YOUR INSTRUCTIONS: Omitting every picture, output the records below exactly, please.
______________________________
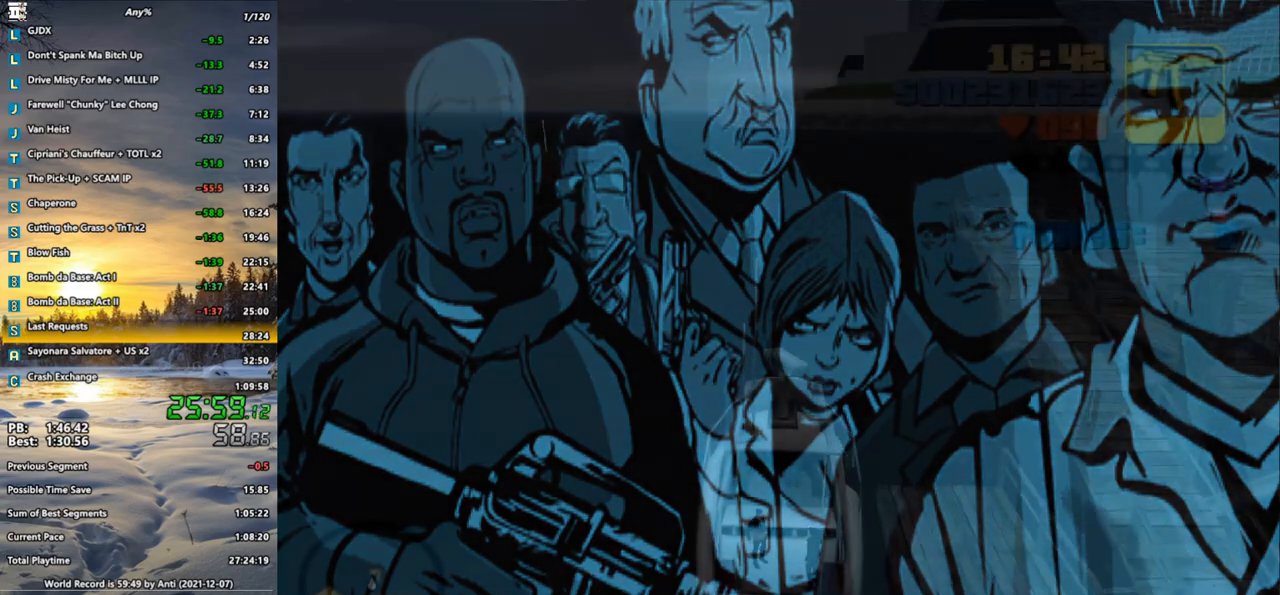
{"keys": ["d", "w"], "mouse": [], "events": [[133, "d", "down"], [217, "d", "up"], [267, "d", "down"], [450, "d", "up"], [500, "d", "down"]]}
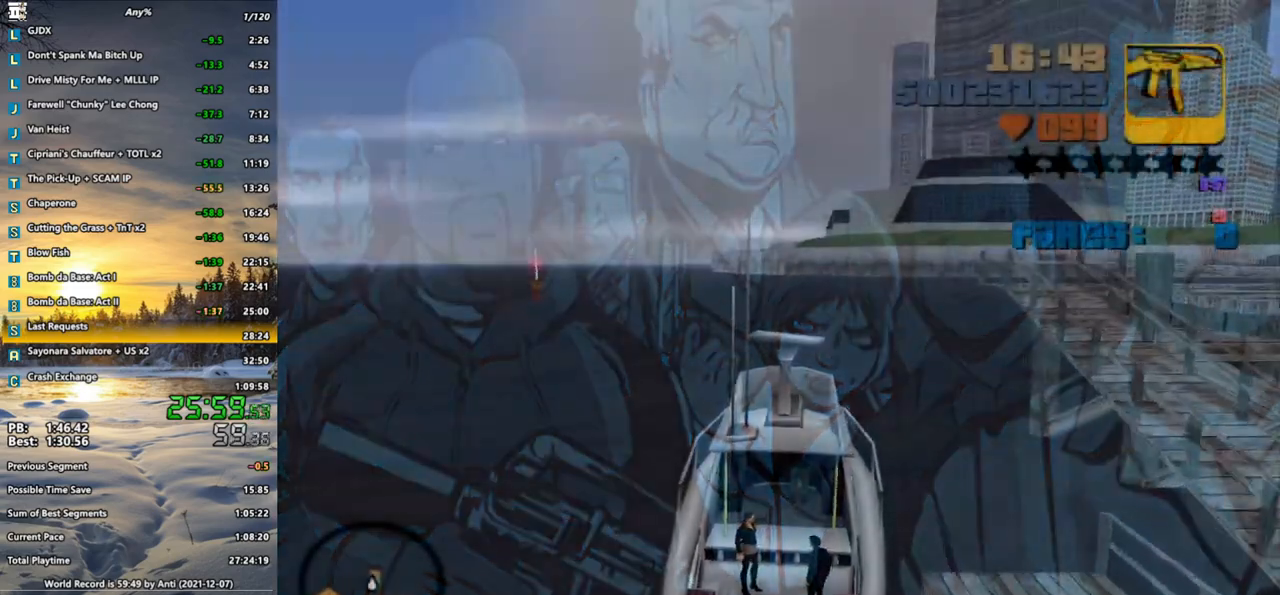
{"keys": ["d", "w"], "mouse": [], "events": [[100, "d", "up"], [133, "d", "down"], [233, "d", "up"], [467, "d", "down"]]}
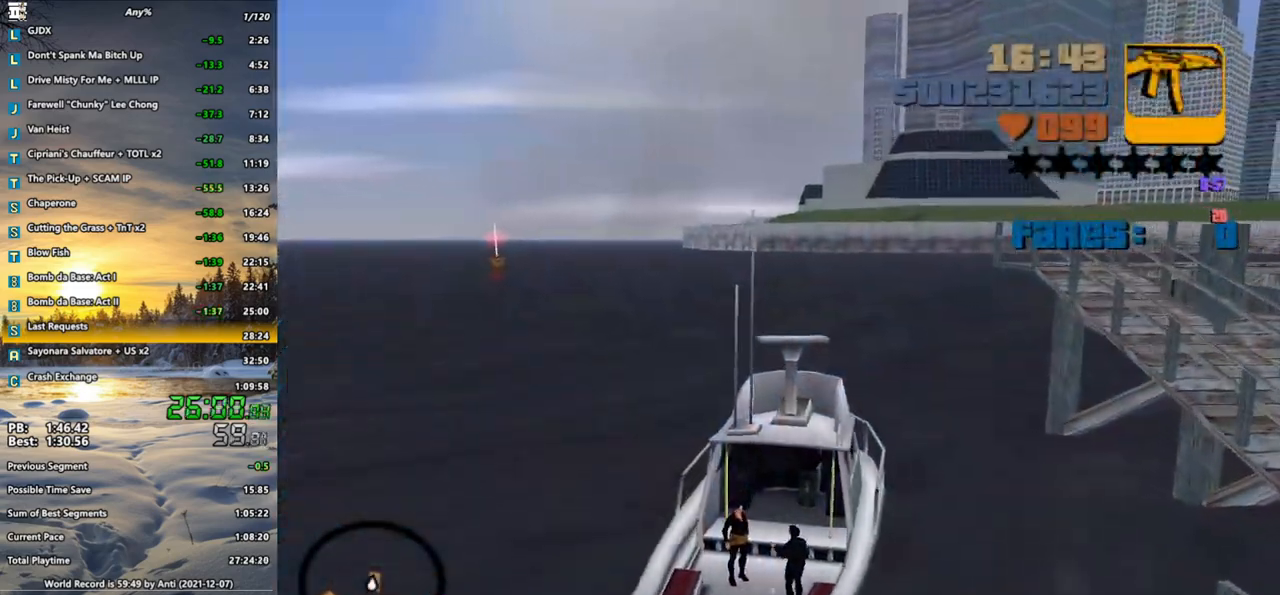
{"keys": ["d", "w"], "mouse": [], "events": [[67, "d", "up"], [150, "d", "down"]]}
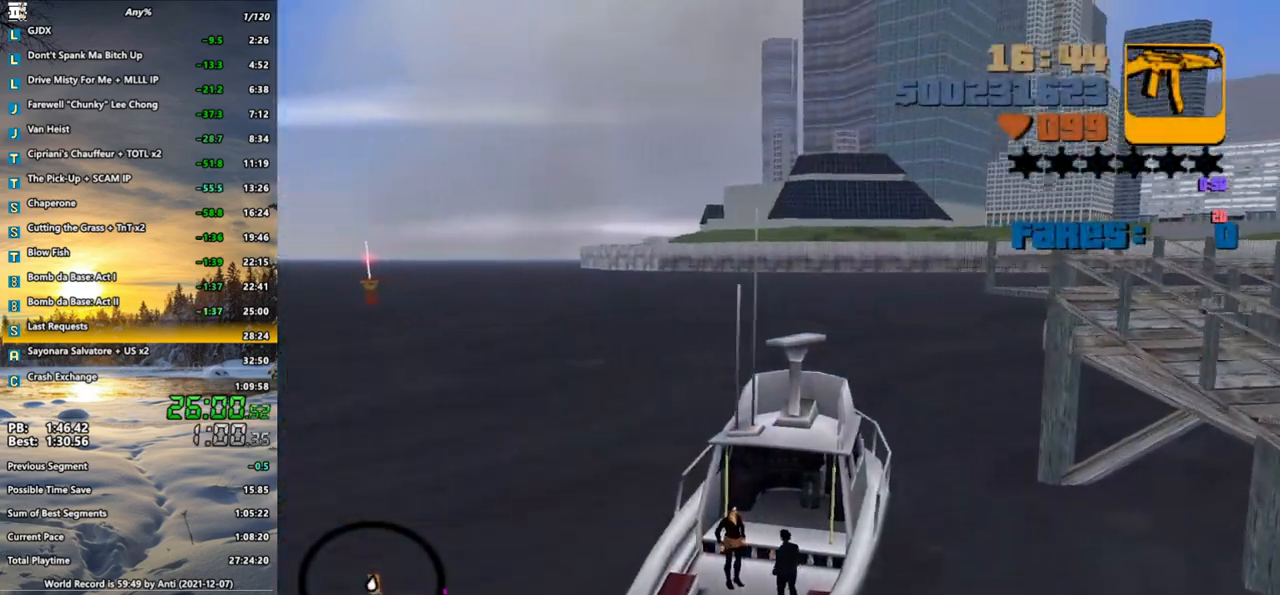
{"keys": ["d", "w"], "mouse": [], "events": [[267, "d", "up"], [317, "d", "down"]]}
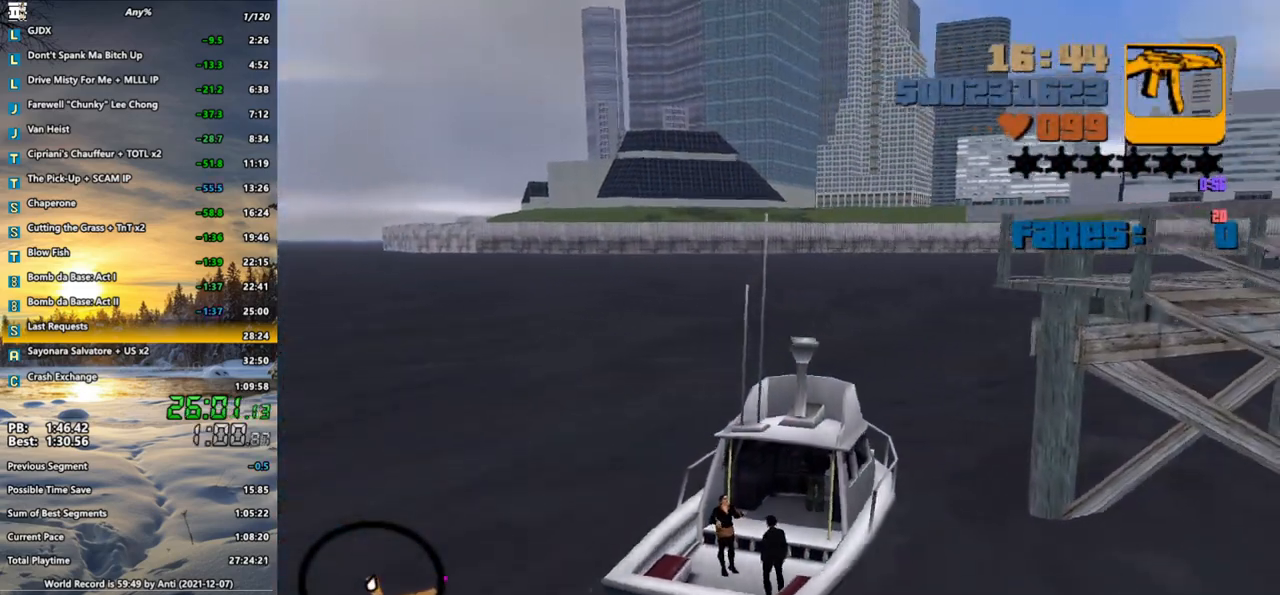
{"keys": ["d", "w"], "mouse": [], "events": []}
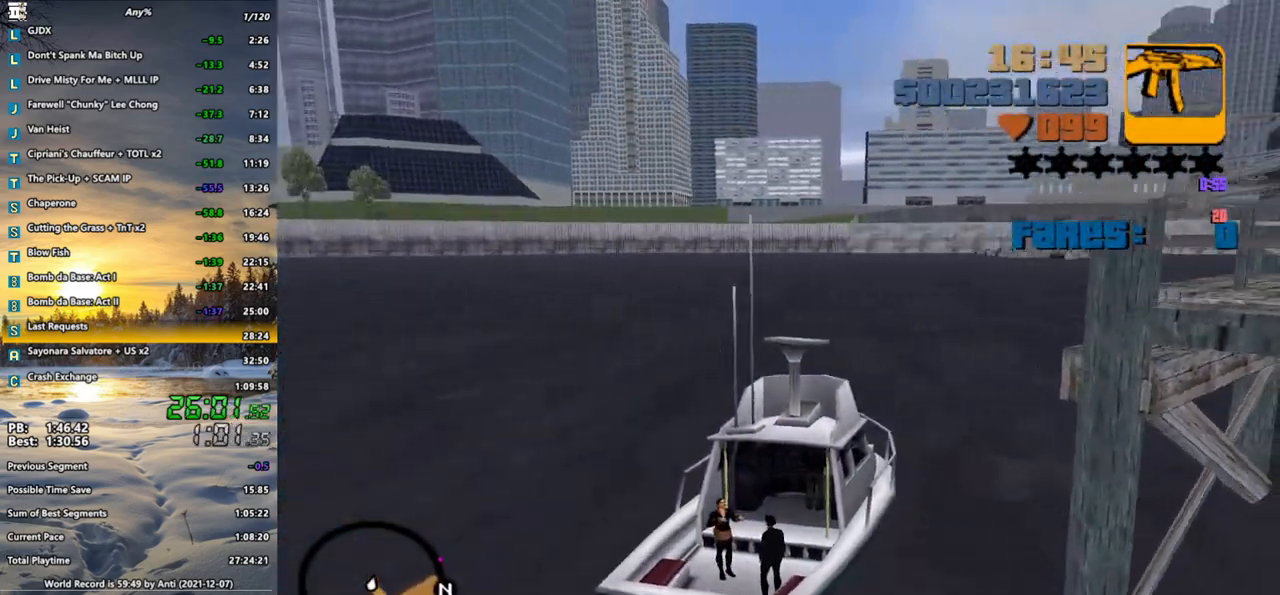
{"keys": ["w"], "mouse": [], "events": [[67, "d", "up"], [300, "f1", "down"], [383, "f1", "up"], [433, "f1", "down"], [483, "f1", "up"]]}
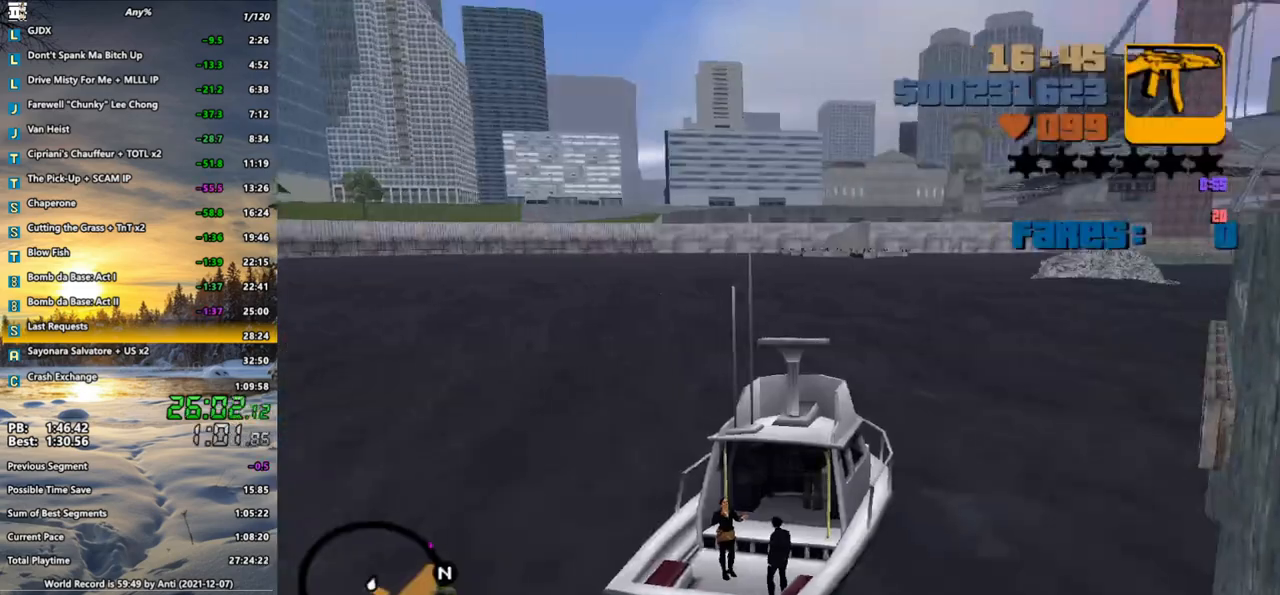
{"keys": ["d", "w"], "mouse": [], "events": [[83, "d", "down"]]}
______________________________
SOLUTION BELOW:
{"keys": ["d", "w"], "mouse": [], "events": [[133, "d", "down"], [217, "d", "up"], [267, "d", "down"], [450, "d", "up"], [500, "d", "down"]]}
{"keys": ["d", "w"], "mouse": [], "events": [[100, "d", "up"], [133, "d", "down"], [233, "d", "up"], [467, "d", "down"]]}
{"keys": ["d", "w"], "mouse": [], "events": [[67, "d", "up"], [150, "d", "down"]]}
{"keys": ["d", "w"], "mouse": [], "events": [[267, "d", "up"], [317, "d", "down"]]}
{"keys": ["d", "w"], "mouse": [], "events": []}
{"keys": ["w"], "mouse": [], "events": [[67, "d", "up"], [300, "f1", "down"], [383, "f1", "up"], [433, "f1", "down"], [483, "f1", "up"]]}
{"keys": ["d", "w"], "mouse": [], "events": [[83, "d", "down"]]}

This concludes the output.